The U.S. Department of Agriculture has expanded its pilot Multi-Peril Crop Insurance plan for the hemp industry into new states and counties and announced improvements to the insurance.
Under the new rules, broker contracts are permitted for hemp grain and the agency adjusted several dates related to the insurance – such as cancellation, product reporting and termination, billing, and sales closing – to better match dates used for similar crop insurance programs.
The USDA Risk Management Agency (RMA) said it is also “authorizing additional flexibilities due to the coronavirus pandemic while continuing to support producers, working through Approved Insurance Providers (AIPs) to deliver services, including processing policies, claims, and agreements.”
RMA Administrator Martin Barbre said in a statement that the changes are the agency “responding” to the hemp industry’s “risk management needs.”
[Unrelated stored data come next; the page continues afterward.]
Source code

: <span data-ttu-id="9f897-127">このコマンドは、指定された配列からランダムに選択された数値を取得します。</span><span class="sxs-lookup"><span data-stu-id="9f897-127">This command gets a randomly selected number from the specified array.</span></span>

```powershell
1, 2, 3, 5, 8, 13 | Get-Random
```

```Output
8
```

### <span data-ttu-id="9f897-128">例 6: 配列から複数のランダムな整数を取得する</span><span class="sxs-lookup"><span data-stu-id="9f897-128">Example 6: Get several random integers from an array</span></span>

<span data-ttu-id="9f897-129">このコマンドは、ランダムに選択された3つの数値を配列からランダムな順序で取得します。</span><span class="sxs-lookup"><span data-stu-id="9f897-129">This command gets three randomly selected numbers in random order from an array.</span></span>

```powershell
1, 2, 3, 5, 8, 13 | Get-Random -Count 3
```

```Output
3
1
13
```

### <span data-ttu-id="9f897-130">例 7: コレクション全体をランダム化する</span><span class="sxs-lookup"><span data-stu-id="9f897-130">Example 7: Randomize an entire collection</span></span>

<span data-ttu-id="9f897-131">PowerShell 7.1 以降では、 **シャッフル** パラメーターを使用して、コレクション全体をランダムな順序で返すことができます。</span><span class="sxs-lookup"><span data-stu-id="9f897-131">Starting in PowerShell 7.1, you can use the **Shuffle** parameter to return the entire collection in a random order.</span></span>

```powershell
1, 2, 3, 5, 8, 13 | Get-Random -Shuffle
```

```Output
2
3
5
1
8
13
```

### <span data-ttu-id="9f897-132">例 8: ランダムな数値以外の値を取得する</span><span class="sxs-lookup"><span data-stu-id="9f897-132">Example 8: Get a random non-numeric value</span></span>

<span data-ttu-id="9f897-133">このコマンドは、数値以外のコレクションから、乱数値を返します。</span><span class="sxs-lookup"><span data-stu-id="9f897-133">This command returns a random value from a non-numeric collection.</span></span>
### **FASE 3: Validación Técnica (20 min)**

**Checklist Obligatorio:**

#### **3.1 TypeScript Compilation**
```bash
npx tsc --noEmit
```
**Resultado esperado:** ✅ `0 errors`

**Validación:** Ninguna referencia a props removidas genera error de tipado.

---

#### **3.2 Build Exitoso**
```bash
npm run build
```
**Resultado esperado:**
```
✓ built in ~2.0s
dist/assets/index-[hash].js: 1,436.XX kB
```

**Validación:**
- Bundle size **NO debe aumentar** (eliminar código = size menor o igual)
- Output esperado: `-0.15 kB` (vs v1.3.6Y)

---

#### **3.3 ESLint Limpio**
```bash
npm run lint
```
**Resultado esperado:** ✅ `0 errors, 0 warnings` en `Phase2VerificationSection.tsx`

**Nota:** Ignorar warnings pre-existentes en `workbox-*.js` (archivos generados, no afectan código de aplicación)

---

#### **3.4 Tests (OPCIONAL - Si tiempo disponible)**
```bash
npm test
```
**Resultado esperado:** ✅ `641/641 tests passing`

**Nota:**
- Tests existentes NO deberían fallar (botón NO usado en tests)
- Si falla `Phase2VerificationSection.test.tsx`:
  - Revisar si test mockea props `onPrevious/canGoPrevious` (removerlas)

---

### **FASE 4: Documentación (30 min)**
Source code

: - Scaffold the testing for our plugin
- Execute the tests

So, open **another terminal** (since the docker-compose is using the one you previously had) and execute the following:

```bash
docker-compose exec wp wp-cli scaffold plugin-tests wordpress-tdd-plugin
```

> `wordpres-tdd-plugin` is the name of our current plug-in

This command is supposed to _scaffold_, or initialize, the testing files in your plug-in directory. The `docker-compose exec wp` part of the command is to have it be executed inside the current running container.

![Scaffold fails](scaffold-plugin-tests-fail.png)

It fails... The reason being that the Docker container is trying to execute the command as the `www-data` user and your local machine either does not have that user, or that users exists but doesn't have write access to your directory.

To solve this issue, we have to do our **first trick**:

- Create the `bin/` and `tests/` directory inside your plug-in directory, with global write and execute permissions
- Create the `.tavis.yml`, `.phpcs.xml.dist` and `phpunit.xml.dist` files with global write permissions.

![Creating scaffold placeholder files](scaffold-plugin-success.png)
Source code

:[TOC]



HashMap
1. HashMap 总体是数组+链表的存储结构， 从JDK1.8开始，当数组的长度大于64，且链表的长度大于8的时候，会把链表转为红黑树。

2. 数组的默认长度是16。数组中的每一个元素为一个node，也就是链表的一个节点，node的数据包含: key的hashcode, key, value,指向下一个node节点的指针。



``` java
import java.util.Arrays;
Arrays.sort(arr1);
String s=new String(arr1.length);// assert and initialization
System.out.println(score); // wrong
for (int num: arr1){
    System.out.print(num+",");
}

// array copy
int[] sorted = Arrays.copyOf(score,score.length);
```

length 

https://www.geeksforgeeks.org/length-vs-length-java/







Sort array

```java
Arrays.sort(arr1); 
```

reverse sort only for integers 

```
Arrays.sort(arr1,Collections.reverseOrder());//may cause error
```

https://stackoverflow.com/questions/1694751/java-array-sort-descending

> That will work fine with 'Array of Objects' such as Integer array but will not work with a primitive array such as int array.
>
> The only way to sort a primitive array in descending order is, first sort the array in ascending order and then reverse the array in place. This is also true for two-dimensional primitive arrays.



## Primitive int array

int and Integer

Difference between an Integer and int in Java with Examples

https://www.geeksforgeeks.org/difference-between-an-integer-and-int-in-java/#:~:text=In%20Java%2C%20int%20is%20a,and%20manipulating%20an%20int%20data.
Hemp producers in Arkansas, Nevada, Texas, and select counties in Arizona are now eligible for the insurance, along with the Colorado counties of Conejos, La Plata, Moffat, Routt; San Miguel, Kenton and Whitley counties in Kentucky; New Mexico’s San Miguel and Valencia counties; Houghton County, Michigan; Granite County, Montana; Scott County, Tennessee; and Alleghany County, Virginia.
Crop insurance is sold and delivered solely through private insurance agents, the USDA said. A list of insurance agents is available online using the RMA Agent Locator.
The USDA added the hemp pilot program to its agriculture insurance regime in February.